● **Work to complete**
Write out the stretch of rows from the line containing "MBRSG Milestones" through the end of the rows, including both ends. Leave the pictures out of your answer.

● **Items listed in a dataset**
----
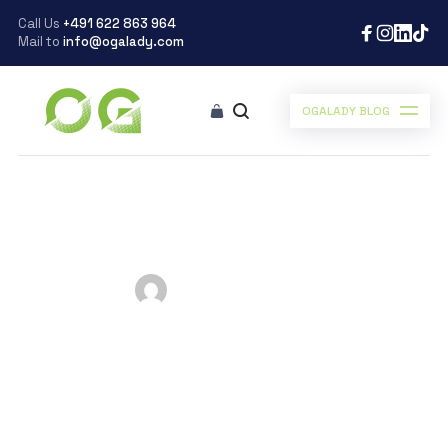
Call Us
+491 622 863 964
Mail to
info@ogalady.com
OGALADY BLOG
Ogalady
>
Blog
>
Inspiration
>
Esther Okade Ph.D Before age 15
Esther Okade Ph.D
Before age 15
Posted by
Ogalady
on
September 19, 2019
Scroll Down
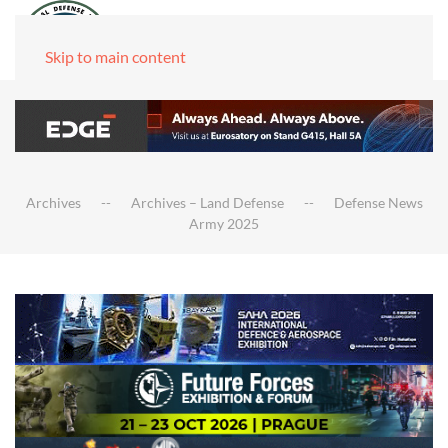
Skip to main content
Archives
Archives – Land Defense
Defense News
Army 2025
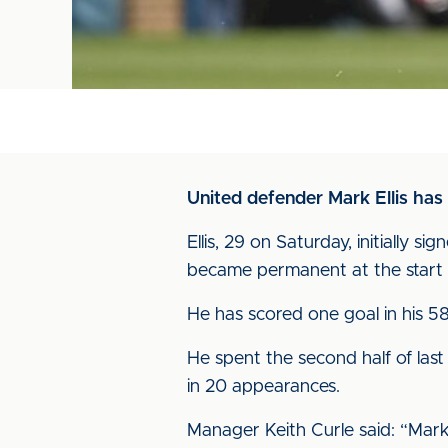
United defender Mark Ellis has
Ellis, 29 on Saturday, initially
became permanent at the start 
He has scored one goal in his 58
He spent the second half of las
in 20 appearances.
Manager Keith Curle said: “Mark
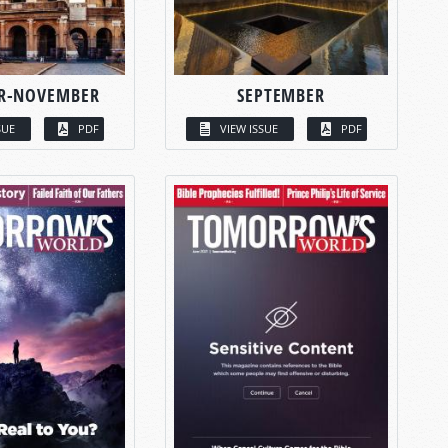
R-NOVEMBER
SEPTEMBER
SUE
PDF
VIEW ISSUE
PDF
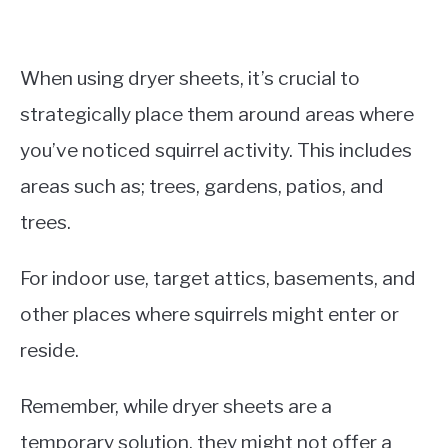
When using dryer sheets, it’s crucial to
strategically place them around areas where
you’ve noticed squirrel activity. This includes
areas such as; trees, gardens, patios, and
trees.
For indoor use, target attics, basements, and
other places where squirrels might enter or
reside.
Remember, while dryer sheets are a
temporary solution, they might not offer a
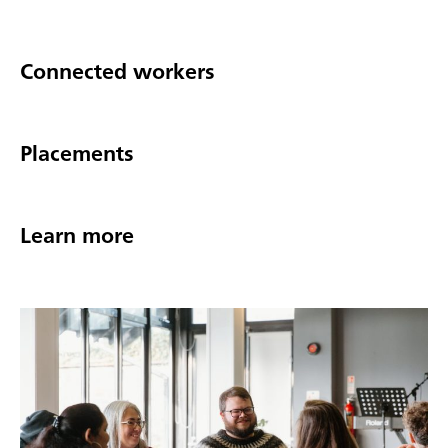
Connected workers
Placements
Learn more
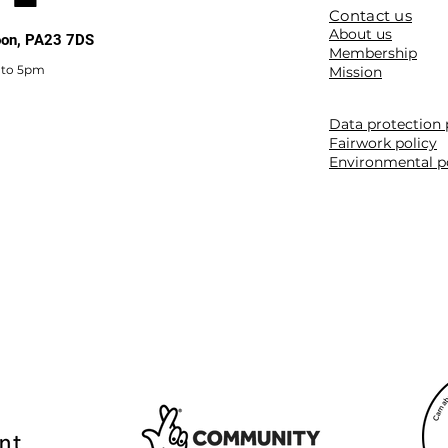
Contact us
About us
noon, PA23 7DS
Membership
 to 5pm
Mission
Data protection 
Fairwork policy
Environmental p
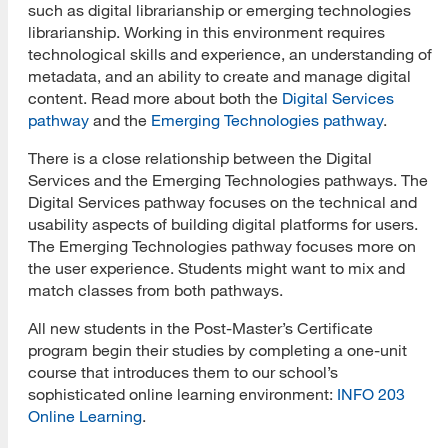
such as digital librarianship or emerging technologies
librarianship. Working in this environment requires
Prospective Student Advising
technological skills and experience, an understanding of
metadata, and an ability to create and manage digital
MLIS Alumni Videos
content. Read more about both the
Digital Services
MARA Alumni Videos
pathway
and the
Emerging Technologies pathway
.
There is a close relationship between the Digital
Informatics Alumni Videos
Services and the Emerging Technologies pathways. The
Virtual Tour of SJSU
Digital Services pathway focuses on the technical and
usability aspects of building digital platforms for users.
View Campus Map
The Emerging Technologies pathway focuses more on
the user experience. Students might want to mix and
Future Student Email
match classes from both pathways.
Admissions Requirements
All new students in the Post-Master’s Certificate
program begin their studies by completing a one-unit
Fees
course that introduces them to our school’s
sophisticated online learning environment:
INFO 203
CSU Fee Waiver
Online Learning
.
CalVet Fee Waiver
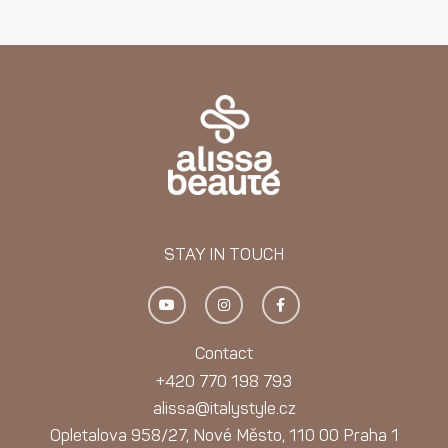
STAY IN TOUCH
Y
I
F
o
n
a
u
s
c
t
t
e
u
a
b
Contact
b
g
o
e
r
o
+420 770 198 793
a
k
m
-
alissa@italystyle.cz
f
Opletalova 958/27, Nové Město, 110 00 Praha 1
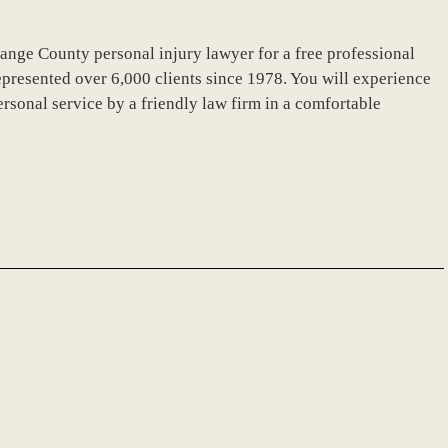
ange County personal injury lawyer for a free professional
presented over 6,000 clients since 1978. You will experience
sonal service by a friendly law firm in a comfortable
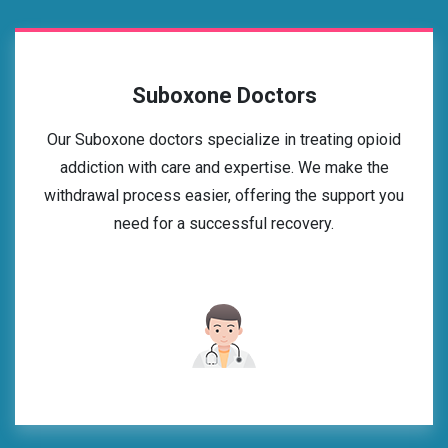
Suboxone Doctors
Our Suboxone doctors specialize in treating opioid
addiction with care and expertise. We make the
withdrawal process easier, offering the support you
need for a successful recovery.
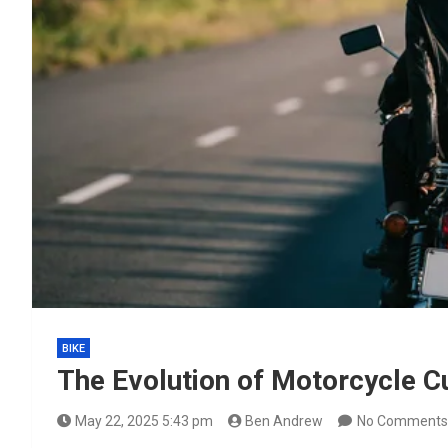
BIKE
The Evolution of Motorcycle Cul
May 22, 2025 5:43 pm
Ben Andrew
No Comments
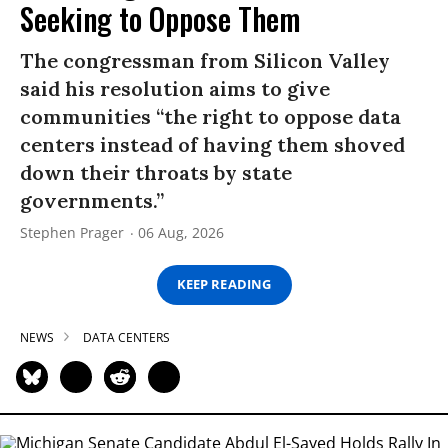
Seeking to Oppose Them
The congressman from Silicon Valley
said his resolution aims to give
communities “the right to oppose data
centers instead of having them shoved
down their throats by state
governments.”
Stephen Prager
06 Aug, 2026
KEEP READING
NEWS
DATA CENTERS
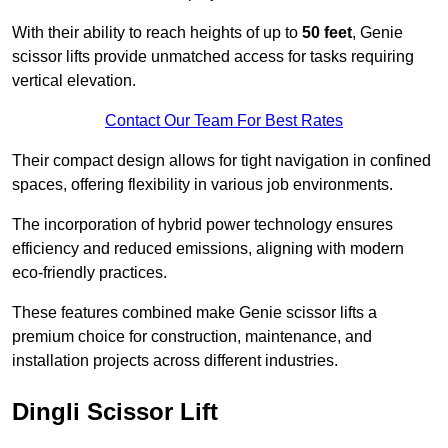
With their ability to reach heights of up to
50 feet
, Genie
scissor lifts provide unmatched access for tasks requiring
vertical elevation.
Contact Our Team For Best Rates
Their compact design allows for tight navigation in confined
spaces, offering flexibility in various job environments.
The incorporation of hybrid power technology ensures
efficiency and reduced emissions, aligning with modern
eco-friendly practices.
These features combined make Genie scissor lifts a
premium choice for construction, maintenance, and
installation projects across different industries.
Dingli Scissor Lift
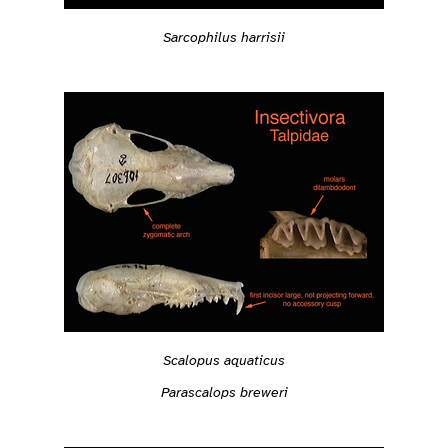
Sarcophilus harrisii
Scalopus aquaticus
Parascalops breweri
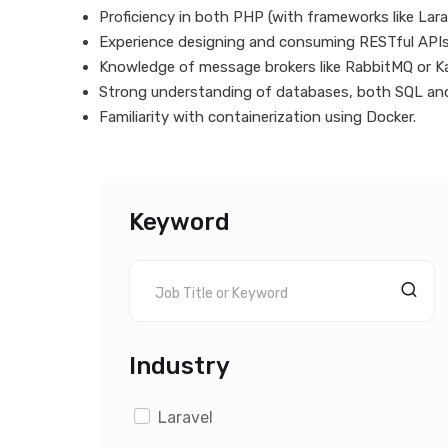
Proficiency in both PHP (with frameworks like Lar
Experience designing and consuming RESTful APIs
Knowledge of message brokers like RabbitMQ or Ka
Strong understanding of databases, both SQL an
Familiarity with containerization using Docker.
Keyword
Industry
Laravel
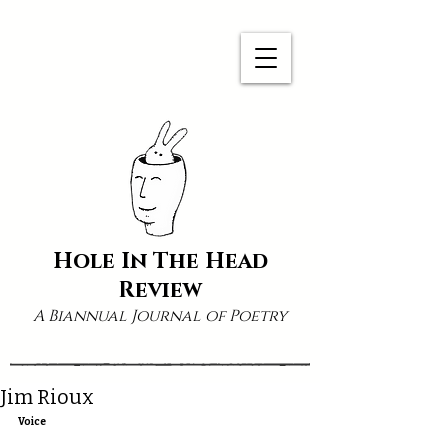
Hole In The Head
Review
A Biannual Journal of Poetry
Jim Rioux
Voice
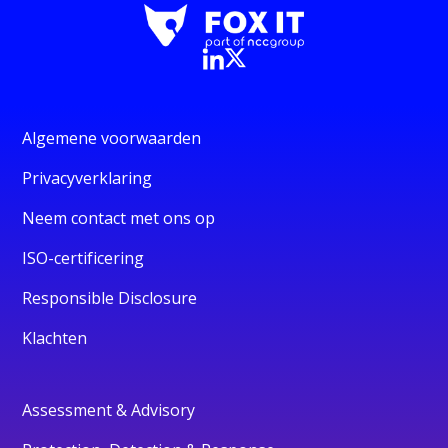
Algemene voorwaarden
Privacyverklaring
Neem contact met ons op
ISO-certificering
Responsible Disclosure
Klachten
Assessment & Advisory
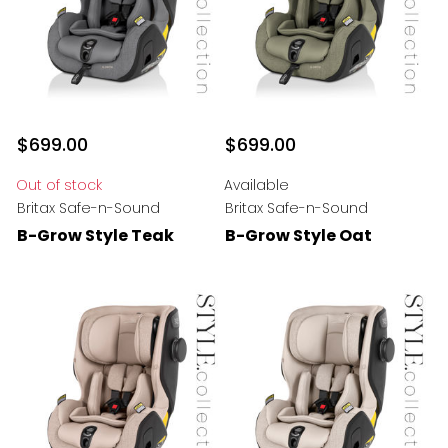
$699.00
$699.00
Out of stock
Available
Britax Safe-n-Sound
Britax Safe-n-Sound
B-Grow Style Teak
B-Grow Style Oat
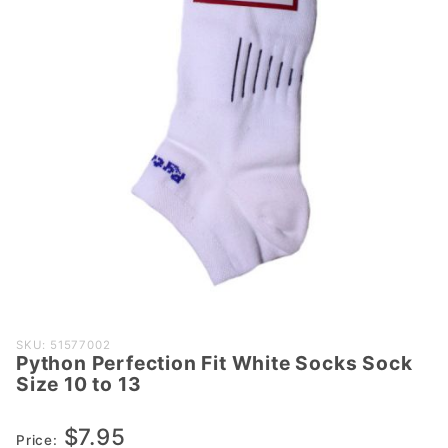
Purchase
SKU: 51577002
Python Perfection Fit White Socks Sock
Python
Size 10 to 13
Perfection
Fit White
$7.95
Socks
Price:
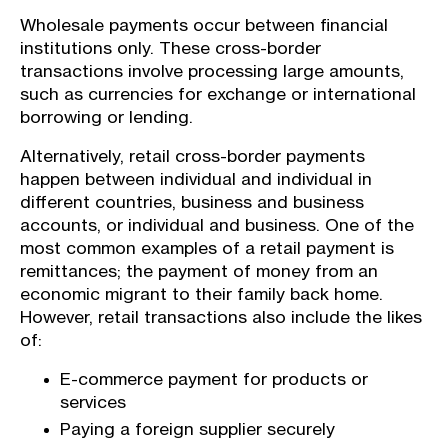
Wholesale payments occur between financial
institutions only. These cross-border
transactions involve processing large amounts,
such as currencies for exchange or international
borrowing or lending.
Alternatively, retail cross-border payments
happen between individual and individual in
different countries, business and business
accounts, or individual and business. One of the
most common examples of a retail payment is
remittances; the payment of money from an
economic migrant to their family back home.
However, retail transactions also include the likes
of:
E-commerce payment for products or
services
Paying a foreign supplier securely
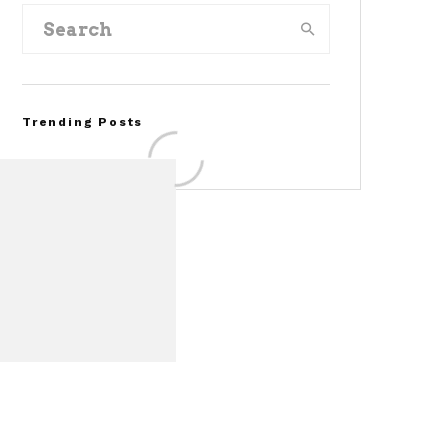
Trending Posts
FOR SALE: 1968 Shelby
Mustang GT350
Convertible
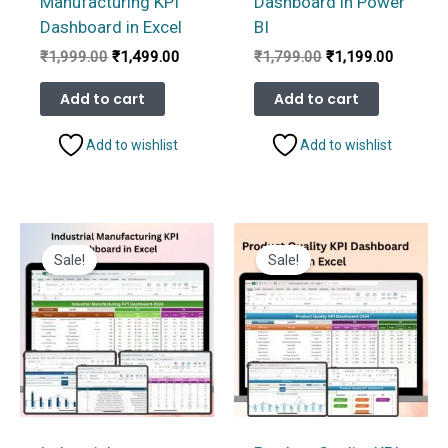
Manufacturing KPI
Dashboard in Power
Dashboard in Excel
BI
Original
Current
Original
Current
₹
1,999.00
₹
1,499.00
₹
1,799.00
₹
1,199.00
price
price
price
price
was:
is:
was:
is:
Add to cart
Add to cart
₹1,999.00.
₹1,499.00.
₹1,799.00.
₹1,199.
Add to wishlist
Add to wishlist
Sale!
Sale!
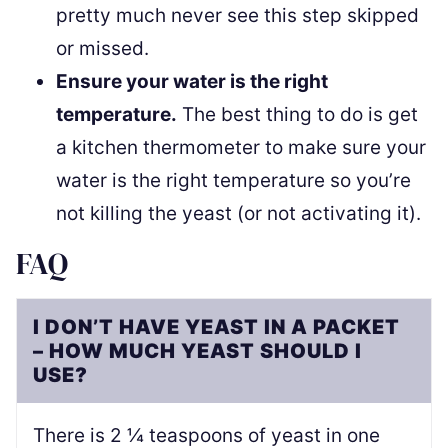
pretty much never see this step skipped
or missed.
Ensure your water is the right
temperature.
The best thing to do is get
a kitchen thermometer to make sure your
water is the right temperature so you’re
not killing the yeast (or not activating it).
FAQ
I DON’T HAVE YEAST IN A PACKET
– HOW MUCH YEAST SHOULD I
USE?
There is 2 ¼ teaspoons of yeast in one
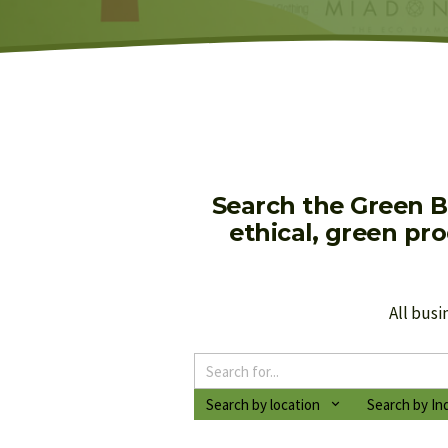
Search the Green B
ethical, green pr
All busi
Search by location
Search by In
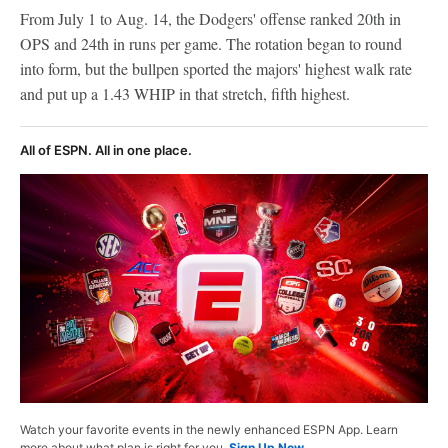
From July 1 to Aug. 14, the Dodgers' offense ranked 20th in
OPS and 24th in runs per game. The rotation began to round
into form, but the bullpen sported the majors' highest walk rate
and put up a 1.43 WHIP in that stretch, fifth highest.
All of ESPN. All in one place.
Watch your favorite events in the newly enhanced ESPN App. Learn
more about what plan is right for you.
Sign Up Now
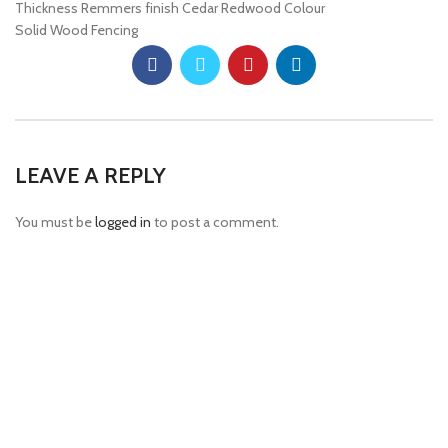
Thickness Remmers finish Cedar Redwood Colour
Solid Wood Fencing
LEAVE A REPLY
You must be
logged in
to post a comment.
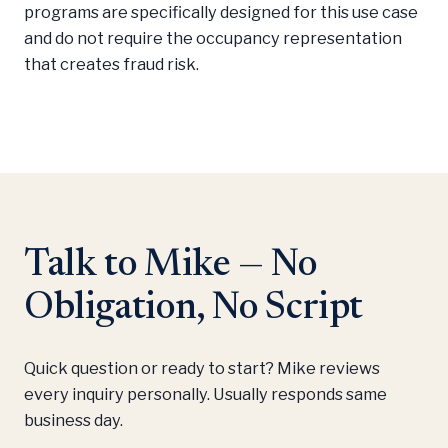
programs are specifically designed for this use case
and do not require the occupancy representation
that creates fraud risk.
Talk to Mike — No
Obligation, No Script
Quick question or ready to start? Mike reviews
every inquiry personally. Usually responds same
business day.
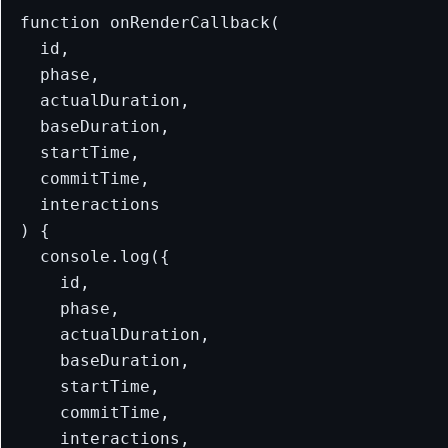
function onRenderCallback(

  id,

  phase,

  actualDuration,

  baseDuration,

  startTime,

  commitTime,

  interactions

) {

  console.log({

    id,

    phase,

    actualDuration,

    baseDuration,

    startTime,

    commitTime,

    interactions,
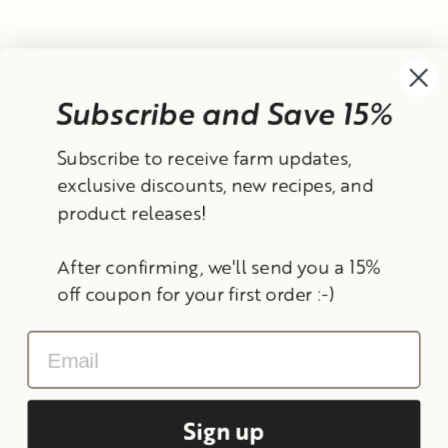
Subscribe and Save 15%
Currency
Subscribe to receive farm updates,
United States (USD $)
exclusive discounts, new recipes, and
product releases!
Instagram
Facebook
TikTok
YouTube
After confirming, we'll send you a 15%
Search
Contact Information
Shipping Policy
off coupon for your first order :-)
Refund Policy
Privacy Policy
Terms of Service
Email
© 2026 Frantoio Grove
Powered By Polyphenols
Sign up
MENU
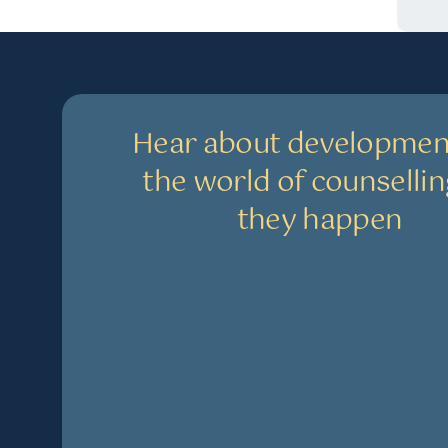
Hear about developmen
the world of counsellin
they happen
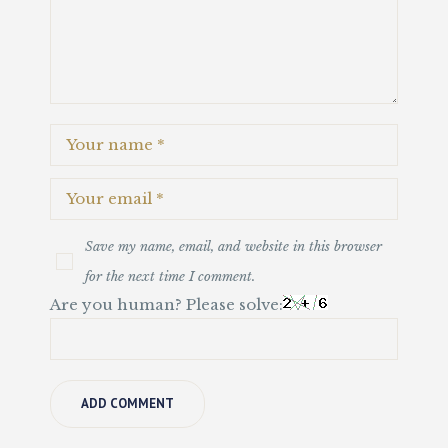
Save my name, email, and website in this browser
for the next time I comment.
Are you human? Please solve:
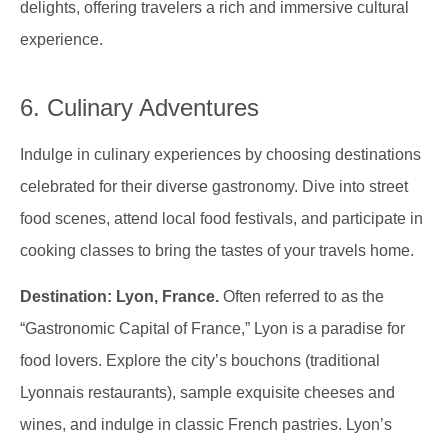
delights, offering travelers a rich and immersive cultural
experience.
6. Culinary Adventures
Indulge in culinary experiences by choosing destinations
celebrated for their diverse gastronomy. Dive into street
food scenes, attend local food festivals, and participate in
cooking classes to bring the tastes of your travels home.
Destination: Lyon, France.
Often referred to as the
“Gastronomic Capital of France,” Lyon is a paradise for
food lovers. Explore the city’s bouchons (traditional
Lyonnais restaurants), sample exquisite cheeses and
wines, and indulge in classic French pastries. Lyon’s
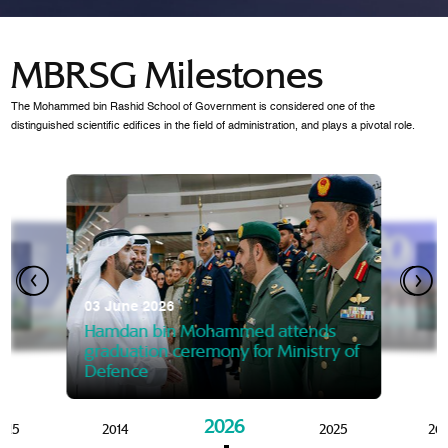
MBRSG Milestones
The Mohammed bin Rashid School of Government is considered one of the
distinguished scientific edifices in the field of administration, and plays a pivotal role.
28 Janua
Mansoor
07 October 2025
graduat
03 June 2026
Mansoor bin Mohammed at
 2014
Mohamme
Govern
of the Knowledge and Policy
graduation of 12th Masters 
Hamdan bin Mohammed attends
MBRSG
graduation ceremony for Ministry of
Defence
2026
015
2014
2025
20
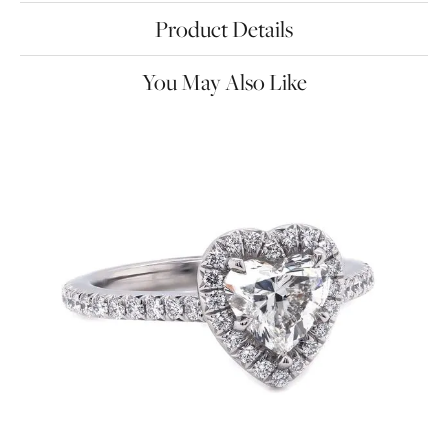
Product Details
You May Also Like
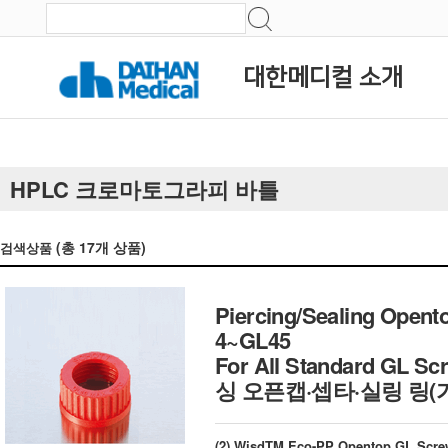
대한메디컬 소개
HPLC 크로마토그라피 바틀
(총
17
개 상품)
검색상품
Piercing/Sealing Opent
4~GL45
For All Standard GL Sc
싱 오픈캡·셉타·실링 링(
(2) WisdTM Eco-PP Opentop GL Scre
----
● **Answer below**
MBRSG Milestones
The Mohammed bin Rashid School of Government is considered one of the
distinguished scientific edifices in the field of administration, and plays a pivotal role.
28 Janua
Mansoor
07 October 2025
graduat
03 June 2026
Mansoor bin Mohammed at
 2014
Mohamme
Govern
of the Knowledge and Policy
graduation of 12th Masters 
Hamdan bin Mohammed attends
MBRSG
graduation ceremony for Ministry of
Defence
2026
015
2014
2025
20
Product Details
You May Also Like
대한메디컬 소개
HPLC 크로마토그라피 바틀
(총
17
개 상품)
검색상품
Piercing/Sealing Opent
4~GL45
For All Standard GL Sc
싱 오픈캡·셉타·실링 링(
(2) WisdTM Eco-PP Opentop GL Scre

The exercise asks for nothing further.